Nuclear Reactors 266 - Critics Raise Safety Issues About Chinese Construction of Reactors in Karachi, Pakistan

Nuclear Reactors 266 - Critics Raise Safety Issues About Chinese Construction of Reactors in Karachi, Pakistan

        I have blogged about the Chinese project to construct two nuclear reactors in Karachi, Pakistan before. I decided to delve more deeply into the subject because I am very concerned about the safety of this project.

         Pakistan and China have a long history of nuclear cooperation. It is believed that China helped Pakistan develop nuclear technology in the 1990s after India tested an atomic bomb. There is deep hostility between China and India as well as hostility between Pakistan and India. Apparently China was working on the enemy of my enemy is my friend principle. Neither India nor Pakistan have signed the Nuclear Non-proliferation Treaty. This makes it difficult for either to purchase nuclear technology on the open international market. Currently, global nuclear suppliers are struggling with the question of how to sell nuclear reactors to India while preventing India from diverting the technology to use in their nuclear weapons program. Japan recently gave up and said that they would sell reactors to India without any guarantees. China is the only possible source for Pakistani reactors at the moment.

        There is currently fierce competition among exporters of nuclear reactors for customers. So far, China has not found any buyers other than Pakistan. They are working on using financing of the Hinkley Point C nuclear plant project in England in return for being allowed to construct a demonstration reactor in Bradwell, England. The reactor design that China is selling to Pakistan is a Chinese version of a French prototype that they call the ACC-1000 or Hualong-1. So far, it is only a design and none have been built. Pakistani critics of the project point out that Pakistan bought four Chinese reactors in the 1990s that had technical problems that ultimately had to be dealt with by nuclear experts from other nations.
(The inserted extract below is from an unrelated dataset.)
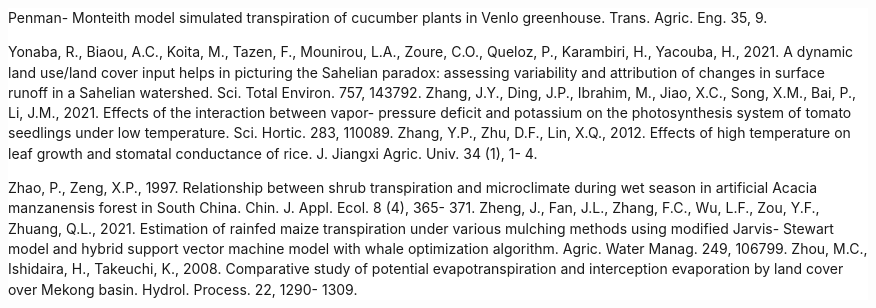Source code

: Penman- Monteith model simulated transpiration of cucumber plants in Venlo greenhouse. Trans. Agric. Eng. 35, 9.

Yonaba, R., Biaou, A.C., Koita, M., Tazen, F., Mounirou, L.A., Zoure, C.O., Queloz, P., Karambiri, H., Yacouba, H., 2021. A dynamic land use/land cover input helps in picturing the Sahelian paradox: assessing variability and attribution of changes in surface runoff in a Sahelian watershed. Sci. Total Environ. 757, 143792. Zhang, J.Y., Ding, J.P., Ibrahim, M., Jiao, X.C., Song, X.M., Bai, P., Li, J.M., 2021. Effects of the interaction between vapor- pressure deficit and potassium on the photosynthesis system of tomato seedlings under low temperature. Sci. Hortic. 283, 110089. Zhang, Y.P., Zhu, D.F., Lin, X.Q., 2012. Effects of high temperature on leaf growth and stomatal conductance of rice. J. Jiangxi Agric. Univ. 34 (1), 1- 4.

Zhao, P., Zeng, X.P., 1997. Relationship between shrub transpiration and microclimate during wet season in artificial Acacia manzanensis forest in South China. Chin. J. Appl. Ecol. 8 (4), 365- 371. Zheng, J., Fan, J.L., Zhang, F.C., Wu, L.F., Zou, Y.F., Zhuang, Q.L., 2021. Estimation of rainfed maize transpiration under various mulching methods using modified Jarvis- Stewart model and hybrid support vector machine model with whale optimization algorithm. Agric. Water Manag. 249, 106799. Zhou, M.C., Ishidaira, H., Takeuchi, K., 2008. Comparative study of potential evapotranspiration and interception evaporation by land cover over Mekong basin. Hydrol. Process. 22, 1290- 1309.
       The Chinese reactors for Karachi are going to be built on a beach fifteen miles from the downtown of Pakistan's biggest city. Safety experts recommend that nuclear reactors be built in low population areas with less than five hundred people per square mile. The Karachi reactors will be in an area with over six thousand people per square mile or more than ten times the recommended population density. Pakistani critics of the project say that construction of these untested reactors in Karachi which is prone to tsunamis is an unacceptable threat to the people who live there. There is an offshore fault in the area that has generated big tsunamis in the past. If there was a quake, the tidal wave would hit Karachi in 90 minutes, far to little time to do anything about protecting the reactors on the beach. Activists managed to get a stay from a court which temporarily halted the reactor project.

       The Pakistani government intervened and construction of the reactors has been resumed on the grounds of national security. The government pointed out that Karachci which contains twenty million people has acute shortages of electricity. In the last month, over a thousand people died in a heat wave and the public is pressing for more electricity of provide power for cooling systems. The China National Nuclear Cooperation company is due to complete the project in five years.

       This situation is a recipe for disaster. If there is a major accident at the nuclear plant under construction, there would be no possible way to evacuate the twenty million people in Karachi. The repercussions of such an accident would spread far beyond Pakistan and deal a major blow to the global nuclear industry.